Neural networks can do math, but a lookup and memorized value model is structurally a lot different than a calculator model. The difference between them is a matter of weights for any given architecture. Tokenizing properly for math would help, but doing bit level tokenizing would be best, because that would allow multimodal domains to integrate more readily (i.e. audio/video/text models could share learned features more easily than if you are using parsed or domain specific tokens.) It's a great time to be alive.

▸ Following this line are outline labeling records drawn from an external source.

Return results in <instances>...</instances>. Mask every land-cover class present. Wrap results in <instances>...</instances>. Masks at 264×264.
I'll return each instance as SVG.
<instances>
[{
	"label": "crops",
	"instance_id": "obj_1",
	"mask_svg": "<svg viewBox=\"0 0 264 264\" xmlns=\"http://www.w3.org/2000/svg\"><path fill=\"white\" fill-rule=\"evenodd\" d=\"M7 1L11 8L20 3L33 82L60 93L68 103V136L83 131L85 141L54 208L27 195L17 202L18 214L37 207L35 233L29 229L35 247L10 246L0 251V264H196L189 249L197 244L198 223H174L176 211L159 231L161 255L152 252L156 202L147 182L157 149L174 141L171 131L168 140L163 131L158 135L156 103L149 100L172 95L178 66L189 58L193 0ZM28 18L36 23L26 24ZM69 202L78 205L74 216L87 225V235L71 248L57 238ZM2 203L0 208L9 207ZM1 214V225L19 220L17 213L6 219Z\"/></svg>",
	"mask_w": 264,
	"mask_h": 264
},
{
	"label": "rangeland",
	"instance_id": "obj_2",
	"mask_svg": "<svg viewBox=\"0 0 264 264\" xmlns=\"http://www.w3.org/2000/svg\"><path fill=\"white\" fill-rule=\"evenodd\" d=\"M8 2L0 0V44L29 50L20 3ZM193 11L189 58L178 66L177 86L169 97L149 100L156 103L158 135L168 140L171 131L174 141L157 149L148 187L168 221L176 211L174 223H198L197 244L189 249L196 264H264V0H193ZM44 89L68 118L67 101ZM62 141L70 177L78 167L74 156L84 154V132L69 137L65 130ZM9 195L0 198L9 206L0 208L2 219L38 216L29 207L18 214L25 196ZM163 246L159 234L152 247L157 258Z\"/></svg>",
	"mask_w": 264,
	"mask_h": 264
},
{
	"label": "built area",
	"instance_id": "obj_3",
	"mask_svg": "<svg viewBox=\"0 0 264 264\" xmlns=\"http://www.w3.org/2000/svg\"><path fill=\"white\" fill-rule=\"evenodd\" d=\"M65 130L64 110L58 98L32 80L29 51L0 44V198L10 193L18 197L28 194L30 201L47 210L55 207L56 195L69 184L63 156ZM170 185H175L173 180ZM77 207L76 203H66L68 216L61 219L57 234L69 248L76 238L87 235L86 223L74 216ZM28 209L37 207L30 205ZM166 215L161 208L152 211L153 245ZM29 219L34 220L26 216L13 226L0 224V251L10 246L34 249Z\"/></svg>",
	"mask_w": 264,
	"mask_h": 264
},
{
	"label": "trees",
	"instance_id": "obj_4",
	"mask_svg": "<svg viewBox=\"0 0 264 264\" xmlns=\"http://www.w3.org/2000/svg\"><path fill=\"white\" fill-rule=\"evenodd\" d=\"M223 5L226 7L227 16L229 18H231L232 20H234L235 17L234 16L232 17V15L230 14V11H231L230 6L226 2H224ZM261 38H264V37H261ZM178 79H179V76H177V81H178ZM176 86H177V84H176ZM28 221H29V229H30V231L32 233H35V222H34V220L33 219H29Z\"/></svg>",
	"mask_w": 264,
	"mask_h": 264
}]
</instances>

riku_iki · on April 11, 2022

> it does on "chained inference" tasks

To me, it is more proof of "stochastic parrot" behavior: model seen most of the available math information in internet, and even with significant computational power, can solve only 58% of elementary school level questions, and they were probably those with clear examples in training data, and can't generalize on those beyond.

robbedpeter · on April 11, 2022

In limited, often zero or one shot probing of the model, yes. Do multiple generations and recursive passes over the output to have the model select and iterate on a target and the utility goes way up. You can coax great output from small models, even the 125m parameter gpt-neo.

The process kinda goes like this -

Think of ten answers to this question: blah blah blah

From these ten answers, which are the best 3?

Of the three answers, which is the best?

Revise and edit the best answer to be simpler or more understandable.

Prompt engineering is a nascent field, and we haven't seen nuanced or sophisticated use of the tool yet. Most of the metrics reported in papers are barely better than a naive Turing test. It doesn't take much introspection to know that even humans endlessly iterate and revise their output, and the best extemporaneous speech doesn't match well curated and edited material. It shouldn't surprise us that similar editing and revision processes will benefit transformer output.